Hedging with cards like Collective Brutality, Engineered Explosives, and Kambal, Consul of Allocation will only get you so far. You might end up having to fight matchups where you have very little to bring in, but the hope is that the power of your sideboard cards will carry you.
Despite Surgical Extraction working quite well with land destruction against big mana, Leyline of the Void is the correct choice. This deck sees a lot of cards, so it might make sense to have your sideboard hate be something you can dig for, but I'm not buying that right now. Decks like R/B Vengevine, Hollow One, Mardu, and Ironworks are much weaker to a Leyline of the Void than to a Surgical Extraction. Again, I'm skimping on Tron hate, but this time it's to gain massive percentage points in other spots.
Pithing Needle is a card that's effective at fighting Tron, even if they bring in Nature's Claim blindly. Your discard can protect it, and shutting off any topdecked copies of Karn Liberated is a huge boon. It conveniently fights planeswalkers against U/W Control as well, so we finally have a reason to devote a slot to it.
Anger of the Gods is finally back! Vengevine's return to Modern makes that a possibility. If Spirits picks up, you'll be sad that you don't have a sideboard card that is directly targeted at them, but Anger of the Gods is still fine.

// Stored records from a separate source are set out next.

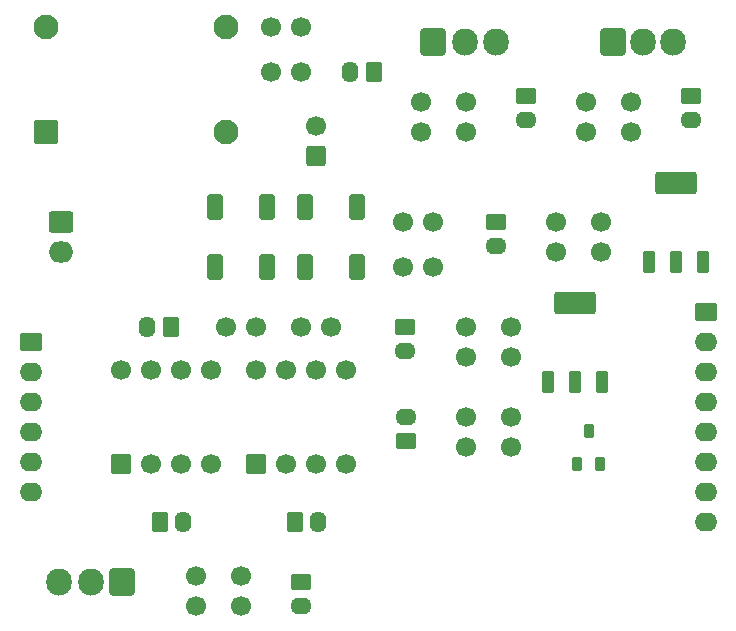
<source format=gts>
G04*
G04 #@! TF.GenerationSoftware,Altium Limited,Altium Designer,19.0.15 (446)*
G04*
G04 Layer_Color=8388736*
%FSLAX25Y25*%
%MOIN*%
G70*
G01*
G75*
G04:AMPARAMS|DCode=20|XSize=137.8mil|YSize=74.8mil|CornerRadius=9.06mil|HoleSize=0mil|Usage=FLASHONLY|Rotation=180.000|XOffset=0mil|YOffset=0mil|HoleType=Round|Shape=RoundedRectangle|*
%AMROUNDEDRECTD20*
21,1,0.13780,0.05669,0,0,180.0*
21,1,0.11969,0.07480,0,0,180.0*
1,1,0.01811,-0.05984,0.02835*
1,1,0.01811,0.05984,0.02835*
1,1,0.01811,0.05984,-0.02835*
1,1,0.01811,-0.05984,-0.02835*
%
%ADD20ROUNDEDRECTD20*%
G04:AMPARAMS|DCode=21|XSize=74.8mil|YSize=43.31mil|CornerRadius=5.91mil|HoleSize=0mil|Usage=FLASHONLY|Rotation=90.000|XOffset=0mil|YOffset=0mil|HoleType=Round|Shape=RoundedRectangle|*
%AMROUNDEDRECTD21*
21,1,0.07480,0.03150,0,0,90.0*
21,1,0.06299,0.04331,0,0,90.0*
1,1,0.01181,0.01575,0.03150*
1,1,0.01181,0.01575,-0.03150*
1,1,0.01181,-0.01575,-0.03150*
1,1,0.01181,-0.01575,0.03150*
%
%ADD21ROUNDEDRECTD21*%
G04:AMPARAMS|DCode=22|XSize=47.24mil|YSize=31.5mil|CornerRadius=4.72mil|HoleSize=0mil|Usage=FLASHONLY|Rotation=90.000|XOffset=0mil|YOffset=0mil|HoleType=Round|Shape=RoundedRectangle|*
%AMROUNDEDRECTD22*
21,1,0.04724,0.02205,0,0,90.0*
21,1,0.03780,0.03150,0,0,90.0*
1,1,0.00945,0.01102,0.01890*
1,1,0.00945,0.01102,-0.01890*
1,1,0.00945,-0.01102,-0.01890*
1,1,0.00945,-0.01102,0.01890*
%
%ADD22ROUNDEDRECTD22*%
G04:AMPARAMS|DCode=23|XSize=86.61mil|YSize=51.18mil|CornerRadius=6.69mil|HoleSize=0mil|Usage=FLASHONLY|Rotation=270.000|XOffset=0mil|YOffset=0mil|HoleType=Round|Shape=RoundedRectangle|*
%AMROUNDEDRECTD23*
21,1,0.08661,0.03780,0,0,270.0*
21,1,0.07323,0.05118,0,0,270.0*
1,1,0.01339,-0.01890,-0.03661*
1,1,0.01339,-0.01890,0.03661*
1,1,0.01339,0.01890,0.03661*
1,1,0.01339,0.01890,-0.03661*
%
%ADD23ROUNDEDRECTD23*%
G04:AMPARAMS|DCode=24|XSize=62.99mil|YSize=74.8mil|CornerRadius=9.35mil|HoleSize=0mil|Usage=FLASHONLY|Rotation=270.000|XOffset=0mil|YOffset=0mil|HoleType=Round|Shape=RoundedRectangle|*
%AMROUNDEDRECTD24*
21,1,0.06299,0.05610,0,0,270.0*
21,1,0.04429,0.07480,0,0,270.0*
1,1,0.01870,-0.02805,-0.02215*
1,1,0.01870,-0.02805,0.02215*
1,1,0.01870,0.02805,0.02215*
1,1,0.01870,0.02805,-0.02215*
%
%ADD24ROUNDEDRECTD24*%
%ADD25O,0.07480X0.06299*%
%ADD26O,0.07087X0.05512*%
G04:AMPARAMS|DCode=27|XSize=55.12mil|YSize=66.93mil|CornerRadius=8.37mil|HoleSize=0mil|Usage=FLASHONLY|Rotation=90.000|XOffset=0mil|YOffset=0mil|HoleType=Round|Shape=RoundedRectangle|*
%AMROUNDEDRECTD27*
21,1,0.05512,0.05020,0,0,90.0*
21,1,0.03839,0.06693,0,0,90.0*
1,1,0.01673,0.02510,0.01919*
1,1,0.01673,0.02510,-0.01919*
1,1,0.01673,-0.02510,-0.01919*
1,1,0.01673,-0.02510,0.01919*
%
%ADD27ROUNDEDRECTD27*%
%ADD28C,0.06693*%
%ADD29O,0.08465X0.09055*%
G04:AMPARAMS|DCode=30|XSize=84.65mil|YSize=90.55mil|CornerRadius=10.04mil|HoleSize=0mil|Usage=FLASHONLY|Rotation=0.000|XOffset=0mil|YOffset=0mil|HoleType=Round|Shape=RoundedRectangle|*
%AMROUNDEDRECTD30*
21,1,0.08465,0.07047,0,0,0.0*
21,1,0.06457,0.09055,0,0,0.0*
1,1,0.02008,0.03228,-0.03524*
1,1,0.02008,-0.03228,-0.03524*
1,1,0.02008,-0.03228,0.03524*
1,1,0.02008,0.03228,0.03524*
%
%ADD30ROUNDEDRECTD30*%
%ADD31O,0.05512X0.07087*%
G04:AMPARAMS|DCode=32|XSize=55.12mil|YSize=66.93mil|CornerRadius=8.37mil|HoleSize=0mil|Usage=FLASHONLY|Rotation=180.000|XOffset=0mil|YOffset=0mil|HoleType=Round|Shape=RoundedRectangle|*
%AMROUNDEDRECTD32*
21,1,0.05512,0.05020,0,0,180.0*
21,1,0.03839,0.06693,0,0,180.0*
1,1,0.01673,-0.01919,0.02510*
1,1,0.01673,0.01919,0.02510*
1,1,0.01673,0.01919,-0.02510*
1,1,0.01673,-0.01919,-0.02510*
%
%ADD32ROUNDEDRECTD32*%
G04:AMPARAMS|DCode=33|XSize=66.93mil|YSize=66.93mil|CornerRadius=8.27mil|HoleSize=0mil|Usage=FLASHONLY|Rotation=90.000|XOffset=0mil|YOffset=0mil|HoleType=Round|Shape=RoundedRectangle|*
%AMROUNDEDRECTD33*
21,1,0.06693,0.05039,0,0,90.0*
21,1,0.05039,0.06693,0,0,90.0*
1,1,0.01654,0.02520,0.02520*
1,1,0.01654,0.02520,-0.02520*
1,1,0.01654,-0.02520,-0.02520*
1,1,0.01654,-0.02520,0.02520*
%
%ADD33ROUNDEDRECTD33*%
G04:AMPARAMS|DCode=34|XSize=66.93mil|YSize=66.93mil|CornerRadius=9.84mil|HoleSize=0mil|Usage=FLASHONLY|Rotation=270.000|XOffset=0mil|YOffset=0mil|HoleType=Round|Shape=RoundedRectangle|*
%AMROUNDEDRECTD34*
21,1,0.06693,0.04724,0,0,270.0*
21,1,0.04724,0.06693,0,0,270.0*
1,1,0.01968,-0.02362,-0.02362*
1,1,0.01968,-0.02362,0.02362*
1,1,0.01968,0.02362,0.02362*
1,1,0.01968,0.02362,-0.02362*
%
%ADD34ROUNDEDRECTD34*%
%ADD35C,0.08268*%
G04:AMPARAMS|DCode=36|XSize=82.68mil|YSize=82.68mil|CornerRadius=11.81mil|HoleSize=0mil|Usage=FLASHONLY|Rotation=90.000|XOffset=0mil|YOffset=0mil|HoleType=Round|Shape=RoundedRectangle|*
%AMROUNDEDRECTD36*
21,1,0.08268,0.05906,0,0,90.0*
21,1,0.05906,0.08268,0,0,90.0*
1,1,0.02362,0.02953,0.02953*
1,1,0.02362,0.02953,-0.02953*
1,1,0.02362,-0.02953,-0.02953*
1,1,0.02362,-0.02953,0.02953*
%
%ADD36ROUNDEDRECTD36*%
%ADD37O,0.08268X0.07087*%
G04:AMPARAMS|DCode=38|XSize=70.87mil|YSize=82.68mil|CornerRadius=10.34mil|HoleSize=0mil|Usage=FLASHONLY|Rotation=270.000|XOffset=0mil|YOffset=0mil|HoleType=Round|Shape=RoundedRectangle|*
%AMROUNDEDRECTD38*
21,1,0.07087,0.06201,0,0,270.0*
21,1,0.05020,0.08268,0,0,270.0*
1,1,0.02067,-0.03100,-0.02510*
1,1,0.02067,-0.03100,0.02510*
1,1,0.02067,0.03100,0.02510*
1,1,0.02067,0.03100,-0.02510*
%
%ADD38ROUNDEDRECTD38*%
D20*
X225079Y148189D02*
D03*
X191516Y108189D02*
D03*
D21*
X234095Y121811D02*
D03*
X225079D02*
D03*
X216063D02*
D03*
X200531Y81811D02*
D03*
X191516D02*
D03*
X182500D02*
D03*
D22*
X195984Y65512D02*
D03*
X199724Y54488D02*
D03*
X192244D02*
D03*
D23*
X71339Y140000D02*
D03*
X88661D02*
D03*
X101478D02*
D03*
X118801D02*
D03*
X101339Y120000D02*
D03*
X118661D02*
D03*
X71339D02*
D03*
X88661D02*
D03*
D24*
X235000Y105000D02*
D03*
X10000Y95000D02*
D03*
D25*
X235000D02*
D03*
Y85000D02*
D03*
Y75000D02*
D03*
Y65000D02*
D03*
Y55000D02*
D03*
Y45000D02*
D03*
Y35000D02*
D03*
X10000Y85000D02*
D03*
Y75000D02*
D03*
Y65000D02*
D03*
Y55000D02*
D03*
Y45000D02*
D03*
D26*
X230276Y169094D02*
D03*
X175276D02*
D03*
X100140Y7126D02*
D03*
X135000Y70000D02*
D03*
X134936Y92126D02*
D03*
X165000Y127205D02*
D03*
D27*
X230276Y176969D02*
D03*
X175276D02*
D03*
X100140Y15000D02*
D03*
X135000Y62126D02*
D03*
X134936Y100000D02*
D03*
X165000Y135079D02*
D03*
D28*
X210276Y165000D02*
D03*
Y175000D02*
D03*
X195276Y165000D02*
D03*
Y175000D02*
D03*
X155276Y165000D02*
D03*
Y175000D02*
D03*
X140276Y165000D02*
D03*
Y175000D02*
D03*
X144095Y135000D02*
D03*
X134095D02*
D03*
X144095Y120000D02*
D03*
X134095D02*
D03*
X169979Y60000D02*
D03*
Y70000D02*
D03*
X155000Y60000D02*
D03*
Y70000D02*
D03*
X170000Y90000D02*
D03*
Y100000D02*
D03*
X155000Y90000D02*
D03*
Y100000D02*
D03*
X80000Y17126D02*
D03*
Y7126D02*
D03*
X65000Y17126D02*
D03*
Y7126D02*
D03*
X85000Y85630D02*
D03*
X95000D02*
D03*
X105000D02*
D03*
X115000D02*
D03*
Y54370D02*
D03*
X105000D02*
D03*
X95000D02*
D03*
X40000Y85630D02*
D03*
X50000D02*
D03*
X60000D02*
D03*
X70000D02*
D03*
Y54370D02*
D03*
X60000D02*
D03*
X50000D02*
D03*
X75000Y100000D02*
D03*
X85000D02*
D03*
X105000Y167061D02*
D03*
X90000Y185000D02*
D03*
X100000D02*
D03*
X90000Y200000D02*
D03*
X100000D02*
D03*
X110140Y100000D02*
D03*
X100140D02*
D03*
X200079Y135000D02*
D03*
Y125000D02*
D03*
X185079Y135000D02*
D03*
Y125000D02*
D03*
D29*
X224291Y195000D02*
D03*
X214252D02*
D03*
X165276D02*
D03*
X154646D02*
D03*
X19370Y15000D02*
D03*
X30000D02*
D03*
D30*
X204213Y195000D02*
D03*
X144016D02*
D03*
X40630Y15000D02*
D03*
D31*
X105906Y35000D02*
D03*
X60906D02*
D03*
X48814Y100000D02*
D03*
X116457Y185000D02*
D03*
D32*
X98031Y35000D02*
D03*
X53031D02*
D03*
X56688Y100000D02*
D03*
X124331Y185000D02*
D03*
D33*
X85000Y54370D02*
D03*
X40000D02*
D03*
D34*
X105000Y157061D02*
D03*
D35*
X75000Y200000D02*
D03*
X15000D02*
D03*
X75000Y165000D02*
D03*
D36*
X15000D02*
D03*
D37*
X20000Y125079D02*
D03*
D38*
Y135079D02*
D03*
M02*

</source>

Having a bunch of sorcery-speed removal certainly makes that matchup closer, though. The singleton Ensnaring Bridge could be another sweeper of some sort, but since it's good against the majority of creature decks anyway, having one doesn't seem like a bad idea.
Due to Krark-Clan Ironworks and Hardened Scales Affinity being the artifact decks of choice, Stony Silence gets the nod. Honestly, these matchups seem perfectly reasonable, so maybe you don't need to directly target them, but Stony Silence gives you another disruptive tool against Tron, even if it's not exceptional against them. To support it, I added another fetchland to the manabase, plus you have the singleton Manamorphose to put you up to eleven white sources.

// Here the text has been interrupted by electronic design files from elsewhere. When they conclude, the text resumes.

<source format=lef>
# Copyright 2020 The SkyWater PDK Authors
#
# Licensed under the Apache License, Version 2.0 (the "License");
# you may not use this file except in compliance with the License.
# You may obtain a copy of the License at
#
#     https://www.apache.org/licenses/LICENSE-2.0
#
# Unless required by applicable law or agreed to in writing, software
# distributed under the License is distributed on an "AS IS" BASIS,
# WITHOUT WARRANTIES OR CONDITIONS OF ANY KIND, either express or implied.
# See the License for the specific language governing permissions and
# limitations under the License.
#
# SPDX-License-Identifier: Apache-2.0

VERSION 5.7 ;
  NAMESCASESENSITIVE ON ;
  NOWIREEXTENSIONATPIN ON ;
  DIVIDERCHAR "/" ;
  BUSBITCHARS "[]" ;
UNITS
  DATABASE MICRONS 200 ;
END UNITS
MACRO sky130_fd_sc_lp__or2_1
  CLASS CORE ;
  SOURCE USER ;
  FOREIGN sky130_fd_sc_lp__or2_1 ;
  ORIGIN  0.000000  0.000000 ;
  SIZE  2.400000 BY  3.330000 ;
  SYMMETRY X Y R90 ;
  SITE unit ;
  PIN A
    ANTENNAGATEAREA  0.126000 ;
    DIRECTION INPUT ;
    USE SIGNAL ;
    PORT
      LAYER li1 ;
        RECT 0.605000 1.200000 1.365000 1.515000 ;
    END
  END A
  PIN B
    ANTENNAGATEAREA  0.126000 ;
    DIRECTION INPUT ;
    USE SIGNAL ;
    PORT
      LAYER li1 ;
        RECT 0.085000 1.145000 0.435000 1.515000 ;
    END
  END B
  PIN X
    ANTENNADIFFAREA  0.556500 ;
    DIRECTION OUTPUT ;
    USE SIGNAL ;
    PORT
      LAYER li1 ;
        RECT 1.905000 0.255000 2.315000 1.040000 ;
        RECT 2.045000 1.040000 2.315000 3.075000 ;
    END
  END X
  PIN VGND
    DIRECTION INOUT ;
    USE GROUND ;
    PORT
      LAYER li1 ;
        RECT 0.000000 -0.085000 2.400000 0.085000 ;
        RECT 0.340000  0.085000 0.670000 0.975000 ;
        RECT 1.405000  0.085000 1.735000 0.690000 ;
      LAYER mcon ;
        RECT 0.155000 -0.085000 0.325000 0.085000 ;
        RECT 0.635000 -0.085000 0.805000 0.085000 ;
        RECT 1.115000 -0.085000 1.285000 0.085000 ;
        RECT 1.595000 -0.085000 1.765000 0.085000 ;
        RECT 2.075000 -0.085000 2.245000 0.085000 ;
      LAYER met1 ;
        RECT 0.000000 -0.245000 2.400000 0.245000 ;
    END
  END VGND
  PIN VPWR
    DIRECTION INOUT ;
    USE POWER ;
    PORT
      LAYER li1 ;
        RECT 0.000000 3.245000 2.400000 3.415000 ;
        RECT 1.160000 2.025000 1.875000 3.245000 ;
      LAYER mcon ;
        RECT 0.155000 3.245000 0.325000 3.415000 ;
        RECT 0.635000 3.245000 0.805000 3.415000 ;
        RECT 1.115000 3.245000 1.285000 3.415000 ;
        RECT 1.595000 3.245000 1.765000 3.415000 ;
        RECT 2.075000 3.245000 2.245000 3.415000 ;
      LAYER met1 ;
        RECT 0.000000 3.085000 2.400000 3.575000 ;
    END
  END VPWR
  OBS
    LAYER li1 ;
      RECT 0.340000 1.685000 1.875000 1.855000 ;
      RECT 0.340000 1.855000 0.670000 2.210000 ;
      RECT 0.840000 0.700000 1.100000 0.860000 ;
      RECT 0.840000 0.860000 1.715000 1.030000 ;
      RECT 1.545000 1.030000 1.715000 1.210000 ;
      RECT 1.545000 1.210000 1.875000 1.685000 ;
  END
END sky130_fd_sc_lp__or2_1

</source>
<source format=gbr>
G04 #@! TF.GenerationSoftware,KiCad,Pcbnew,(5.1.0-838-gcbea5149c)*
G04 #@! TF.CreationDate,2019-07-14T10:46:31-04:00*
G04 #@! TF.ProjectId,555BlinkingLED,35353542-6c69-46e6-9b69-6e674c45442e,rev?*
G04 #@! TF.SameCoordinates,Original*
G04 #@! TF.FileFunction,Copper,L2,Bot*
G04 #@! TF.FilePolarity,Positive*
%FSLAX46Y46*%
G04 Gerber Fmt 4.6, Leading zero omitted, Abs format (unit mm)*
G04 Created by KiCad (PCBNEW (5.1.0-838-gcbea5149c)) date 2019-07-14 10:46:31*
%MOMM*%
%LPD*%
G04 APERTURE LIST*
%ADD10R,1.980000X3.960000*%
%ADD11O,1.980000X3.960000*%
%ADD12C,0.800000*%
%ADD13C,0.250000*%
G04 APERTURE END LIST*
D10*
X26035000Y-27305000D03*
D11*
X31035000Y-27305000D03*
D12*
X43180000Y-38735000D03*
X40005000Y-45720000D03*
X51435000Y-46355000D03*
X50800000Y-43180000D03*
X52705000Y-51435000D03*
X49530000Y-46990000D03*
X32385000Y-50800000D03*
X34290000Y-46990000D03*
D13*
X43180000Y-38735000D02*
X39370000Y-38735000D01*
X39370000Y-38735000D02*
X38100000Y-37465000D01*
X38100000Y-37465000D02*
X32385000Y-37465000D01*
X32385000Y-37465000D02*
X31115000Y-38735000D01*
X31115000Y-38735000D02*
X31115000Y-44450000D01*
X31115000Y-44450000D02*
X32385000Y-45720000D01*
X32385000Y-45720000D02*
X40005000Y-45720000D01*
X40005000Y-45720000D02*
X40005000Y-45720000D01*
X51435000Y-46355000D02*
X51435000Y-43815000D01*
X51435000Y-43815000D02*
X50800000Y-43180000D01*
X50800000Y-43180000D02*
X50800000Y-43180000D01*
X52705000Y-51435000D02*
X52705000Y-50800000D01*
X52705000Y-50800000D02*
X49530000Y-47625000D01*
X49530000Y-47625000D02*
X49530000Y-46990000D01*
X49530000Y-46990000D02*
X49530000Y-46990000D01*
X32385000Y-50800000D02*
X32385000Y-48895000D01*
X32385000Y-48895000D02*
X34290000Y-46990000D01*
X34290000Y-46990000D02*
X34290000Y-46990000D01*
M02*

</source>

If you think your metagame is more diverse than my predicted metagame, you should absolutely retool the deck for what you expect to face.
Mardu, Part Two
Is Lingering Souls actually good against anyone? Even the new Affinity decks shrug it off. It buys time for your engine, but if you're actually looking to clock people, why shove Goblin Rabblemaster into your deck instead of retooling it entirely?
As always, Magic Online has the answer.
I'm skeptical that Monastery Swiftspear and Kiln Fiend are good against everyone. Too much of the time, it seems like they will sit there and do nothing until you find a Temur Battle Rage (which most lists aren't even playing).

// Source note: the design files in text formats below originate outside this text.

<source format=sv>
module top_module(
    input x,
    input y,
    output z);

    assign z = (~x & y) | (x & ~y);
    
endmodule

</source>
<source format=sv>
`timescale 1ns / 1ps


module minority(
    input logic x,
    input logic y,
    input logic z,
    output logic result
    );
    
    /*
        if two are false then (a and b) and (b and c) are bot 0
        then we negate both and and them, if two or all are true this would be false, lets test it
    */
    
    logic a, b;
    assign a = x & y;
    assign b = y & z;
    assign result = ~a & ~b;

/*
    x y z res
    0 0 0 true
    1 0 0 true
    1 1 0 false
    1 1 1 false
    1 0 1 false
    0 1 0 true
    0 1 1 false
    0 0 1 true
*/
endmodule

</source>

For people who insisted on sticking with Grixis Death's Shadow, I urged them to try the Kiln Fiend version of the deck. Humans mostly invalidates the plan of "make one giant monster and ride it" to the point where people felt the need to include Temur Battle Rage into their decks. Once it gets to the point where you determine that Temur Battle Rage is where you need to be, it means you're better off fully adopting that strategy by also including Kiln Fiends.
This deck exists on the same axis. If you want to play Faithless Looting and Bedlam Reveler but have a necessity to actually kill your opponents rather than prolong the game, Kiln Fiend and Temur Battle Rage is where you want to be. Similarly to Grixis Death's Shadow, you don't necessarily need all the copies of Temur Battle Rage because you'll likely be able to dig for it by the time it matters.
Honestly, if I were playing Modern tomorrow, I wouldn't play either version of Mardu, but that's because I think there are better options. If you want to use Faithless Looting in the fairest manner possible, you shouldn't be sticking to stock lists. As always, Mardu (with or without Young Pyromancer) is infinitely customizable.